#17668 closed enhancement (fixed)
terinfo.ujbuda.hu uses TLS certificate not supported by JOSM yet
| Reported by: | stoecker | Owned by: | Don-vip |
|---|---|---|---|
| Priority: | normal | Milestone: | 19.05 |
| Component: | Core | Version: | |
| Keywords: | Cc: | BathoryPeter, Don-vip |
Description
Seems they now support TLS properly, but they use a Java-incompatible certificate and also an incomplete certifcate path.
Attachments (0)
Change History (12)
comment:2 by , 6 years ago
Ah sorry. Either SSLLabs changed the display or I never got it right before. We still need to add the "Microsec e-Szigno Root CA 2009" in case they fix the chain.
follow-up: 4 comment:3 by , 5 years ago
(Came from the irc->matrix bridged room on a random search for Hungary ;))
I see that on the hungarian osm list pepole already tried and failed to notify them, but I'll try again.
comment:6 by , 5 years ago
@Vincent:
Can you add the "Microsec e-Szigno Root CA 2009", Fingerprint SHA256: 3c5f81fea5fab82c64bfa2eaecafcde8e077fc8620a7cae537163df36edbf378 Pin SHA256: YWFnIBQzrqbI5eMHCvyvZ0kYj4FL0auxea6NrTq/Juw= to the Windows CertStore expansion mechanism?
comment:9 by , 5 years ago
I see a warning Certificate not found for alias '[Microsec e-Szigno Root CA 2009]' but found for alias 'MicroSec e-Szigno Root CA 2009'. MicroSec <> Microsec.

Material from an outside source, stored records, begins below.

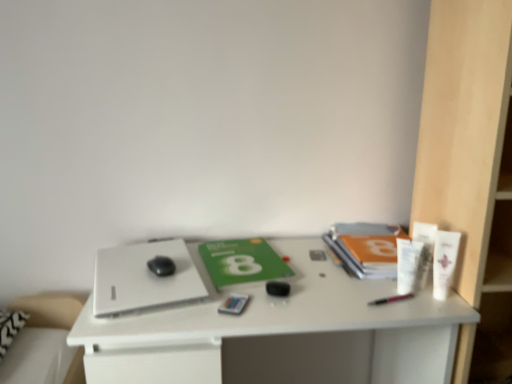
Find the location of `vacant area that lies between green matte paperback book at center, the second paperback book in the right-to-left sequence, and white matte tube at upper right, the 1th toiletry in the right-to-left sequence`. vacant area that lies between green matte paperback book at center, the second paperback book in the right-to-left sequence, and white matte tube at upper right, the 1th toiletry in the right-to-left sequence is located at coordinates 332,280.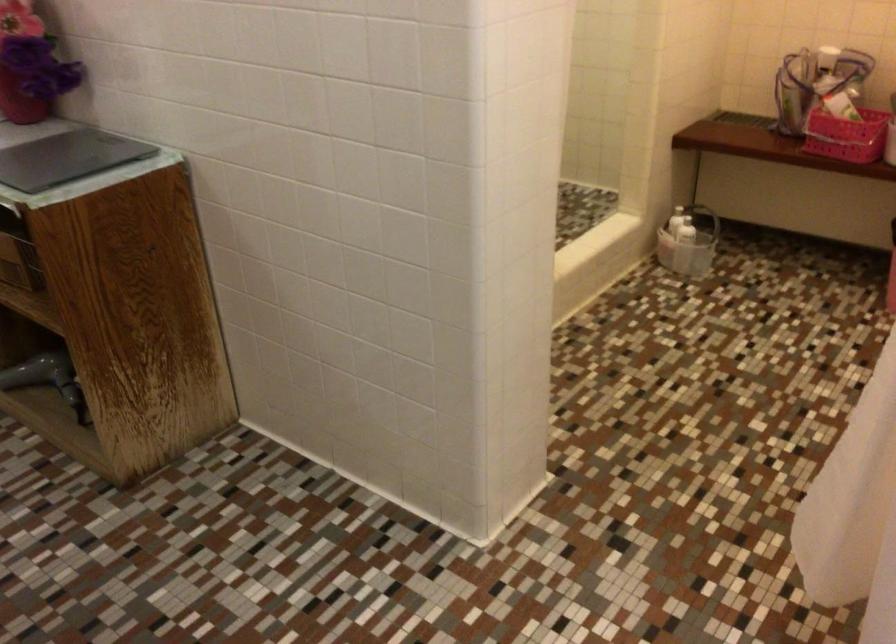
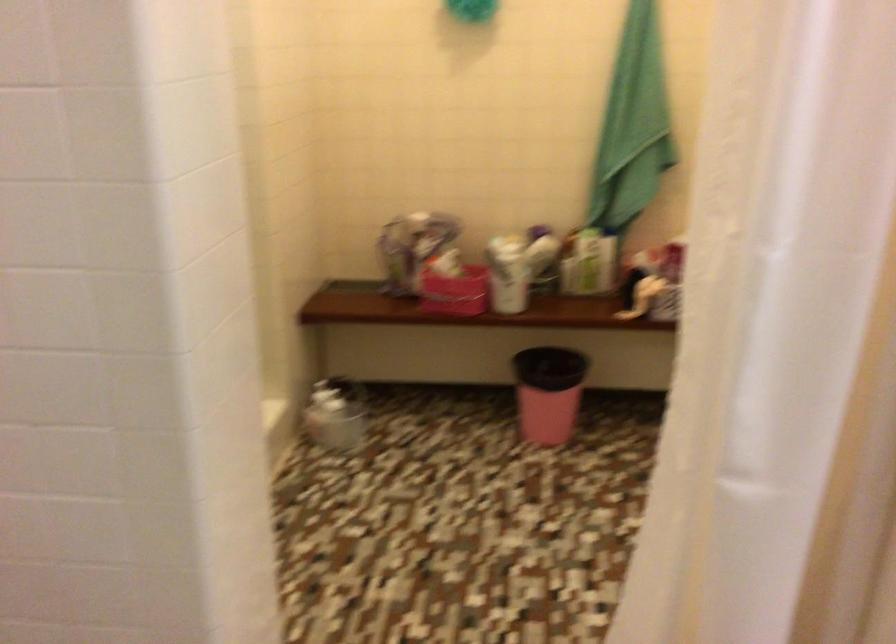
Question: The camera is either moving clockwise (left) or counter-clockwise (right) around the object. The first image is from the beginning of the video and the second image is from the end. Is the camera moving left or right when shooting the video?

Choices:
 (A) Left
 (B) Right

Answer: (A)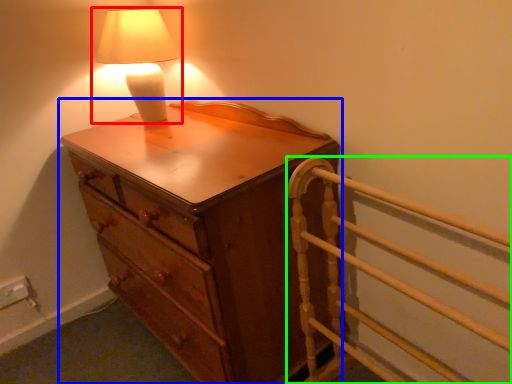
Question: Which is nearer to the lamp (highlighted by a red box)? chest of drawers (highlighted by a blue box) or bed frame (highlighted by a green box).

Choices:
 (A) chest of drawers
 (B) bed frame

Answer: (A)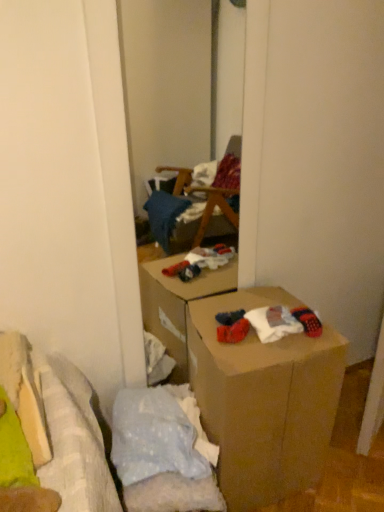
Identify the location of vacant space to the left of knitted wool socks at lower right. The height and width of the screenshot is (512, 384). (249, 337).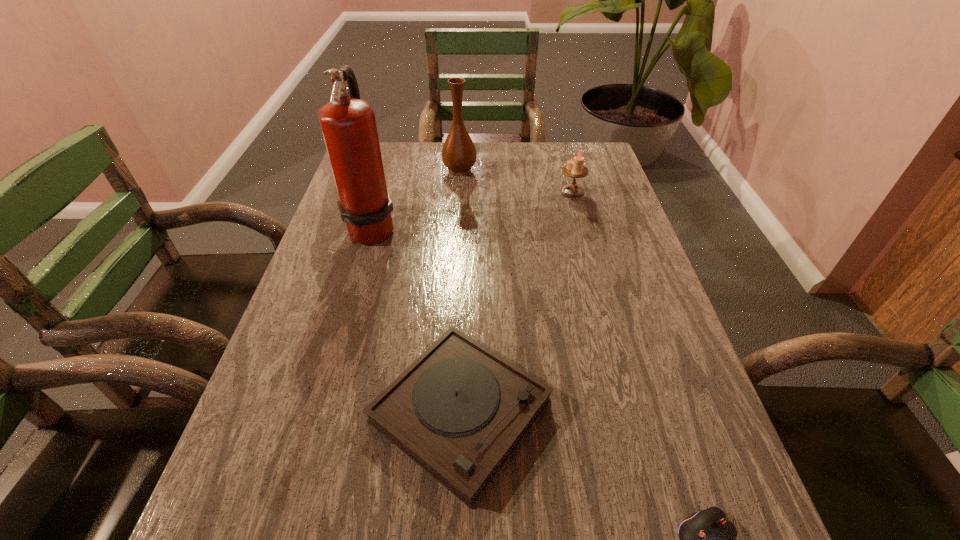
I want to click on the third nearest object, so click(348, 124).

Find the location of a particular element. the tallest object is located at coordinates (348, 124).

The width and height of the screenshot is (960, 540). What are the coordinates of `the farthest object` in the screenshot? It's located at (459, 154).

Where is `the fourth shortest object`? the fourth shortest object is located at coordinates (459, 154).

Image resolution: width=960 pixels, height=540 pixels. Find the location of `candle holder`. candle holder is located at coordinates (574, 168).

You are a GUI agent. You are given a task and a screenshot of the screen. Output one action in this format:
    pyautogui.click(x=<x>, y=<y>)
    Task: Click on the second farthest object
    
    Given the screenshot: What is the action you would take?
    pyautogui.click(x=574, y=168)

Find the location of a particular element. the fourth farthest object is located at coordinates (459, 410).

The image size is (960, 540). I want to click on the fourth tallest object, so click(459, 410).

This screenshot has height=540, width=960. I want to click on free location located 0.370m at the nozzle of the leftmost object, so click(x=529, y=227).

Image resolution: width=960 pixels, height=540 pixels. What are the coordinates of `free space located on the front of the farthest object` in the screenshot? It's located at (456, 222).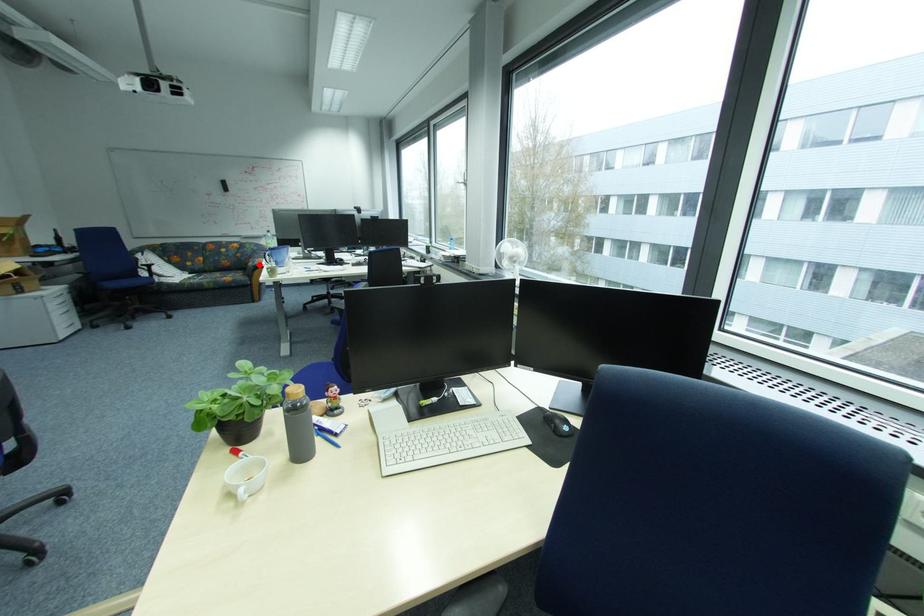
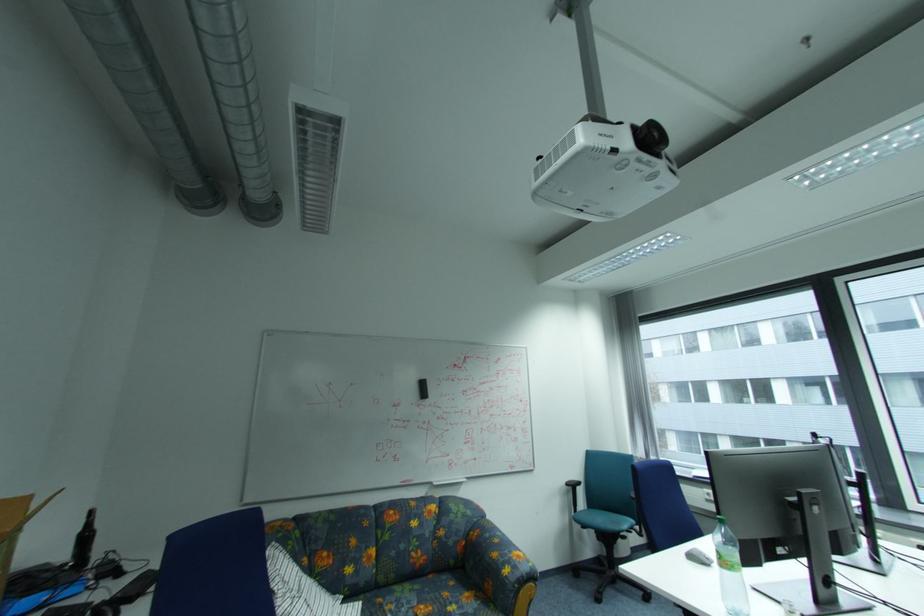
Question: I am providing you with two images of the same scene from different viewpoints. A red point is shown in image1. For the corresponding object point in image2, is it positioned nearer or farther from the camera?

Choices:
 (A) Nearer
 (B) Farther

Answer: (A)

What does that mean?
2019-05-30 10:21:04.276 FINE: System property 'java.protocol.handler.pkgs' set to 'org.openstreetmap.josm.io.protocols'. Old value was 'null'
2019-05-30 10:21:04.551 FINE: Adding certificate for TLS connections: CN=Staat der Nederlanden Root CA - G2,O=Staat der Nederlanden,C=NL
2019-05-30 10:21:04.586 FINE: Adding certificate for TLS connections: CN=Staat der Nederlanden Root CA - G3,O=Staat der Nederlanden,C=NL
2019-05-30 10:21:04.622 FINE: Adding certificate for TLS connections: CN=Certigna,O=Dhimyotis,C=FR
2019-05-30 10:21:04.661 FINE: Adding certificate for TLS connections: CN=CA Disig Root R2,O=Disig a.s.,L=Bratislava,C=SK
2019-05-30 10:21:04.697 FINE: Adding certificate for TLS connections: O=Government Root Certification Authority,C=TW
2019-05-30 10:21:04.732 FINE: powershell -Command [Net.ServicePointManager]::SecurityProtocol = [Net.SecurityProtocolType]::Tls12;[System.Net.WebRequest]::Create('https://e-szigno.hu').GetResponse()
2019-05-30 10:21:05.532 WARNING: Certificate not found for alias '[Microsec e-Szigno Root CA 2009]' but found for alias 'MicroSec e-Szigno Root CA 2009'
2019-05-30 10:21:05.533 FINE: Adding certificate for TLS connections: 1.2.840.113549.1.9.1=#1610696e666f40652d737a69676e6f2e6875,CN=Microsec e-Szigno Root CA 2009,O=Microsec Ltd.,L=Budapest,C=HU
comment:12 by , 5 years ago
| Summary: | terinfo.ujbuda.hu usues TLS certificate not supported by JOSM yet → terinfo.ujbuda.hu uses TLS certificate not supported by JOSM yet |
|---|
Seems it should work when they complete the certificate chain and add the "e-Szigno SSL CA 2014" intermediate certificate.
Can someone contact them? Last time I tried I didn't get an answer.